31. On ne saurait donc assez dignement louer ceux qui à ces appétits bestiaux ont opposé des digues légitimes, en fondant des cités, en créant des magistratures, en instituant des lois. Quels sont, au contraire, ceux qui portent partout le désordre et la confusion, et qui ne laissent plus rien subsister ? Ce sont, n’en doutez pas, les rêveurs qui s’écartent du gouvernement et en écartent leurs adeptes, qui disent : « Avec la couronne du désœuvrement ne sauraient entrer en comparaison les pouvoirs les plus étendus » ; qui prétendent que « régner est une faute et une chute » ; qui écrivent en propres termes : « Il faut prêcher les moyens qui aident le mieux à maintenir le but de la nature. La meilleure morale est celle qui nous tient, de notre plein gré et dès le principe, en garde contre le désir de commander à des réunions d’hommes » ; qui osent même ajouter : « Il n’est donc plus besoin de travailler au salut des Grecs, ni d’obtenir d’eux une couronne pour prix d’un mérite quelconque. Il n’y a qu’une chose à faire, mon cher Timocrate : c’est de manger et de boire, en ménageant sa chair et en satisfaisant sa sensualité ».

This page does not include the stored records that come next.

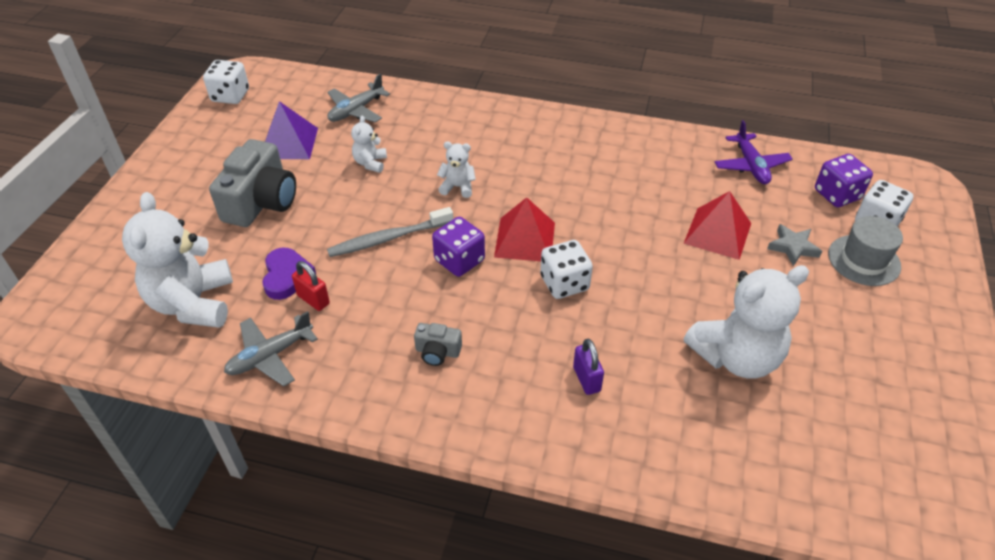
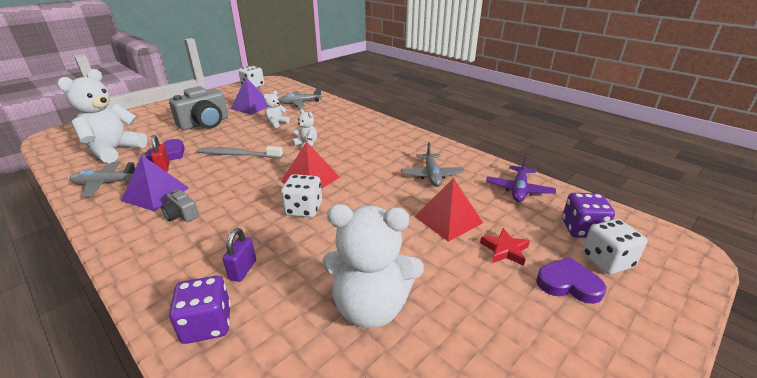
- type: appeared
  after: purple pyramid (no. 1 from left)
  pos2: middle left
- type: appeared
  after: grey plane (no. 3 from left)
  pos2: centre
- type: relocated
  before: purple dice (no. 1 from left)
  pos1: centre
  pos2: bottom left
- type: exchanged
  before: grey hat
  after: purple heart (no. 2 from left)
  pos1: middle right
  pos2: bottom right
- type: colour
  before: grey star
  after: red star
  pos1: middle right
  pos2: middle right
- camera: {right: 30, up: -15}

Et pourtant, cette institution des lois, de laquelle Colotès lui-même fait l’éloge, présente pour prescription première et capitule la croyance en des dieux. C’est grâce à cette croyance, que Lycurgue plaçait les Lacédémoniens sous la protection divine ; comme Numa, les Romains ; comme l’an-

  1. Complétez : « pour être devenus des bêtes féroces. »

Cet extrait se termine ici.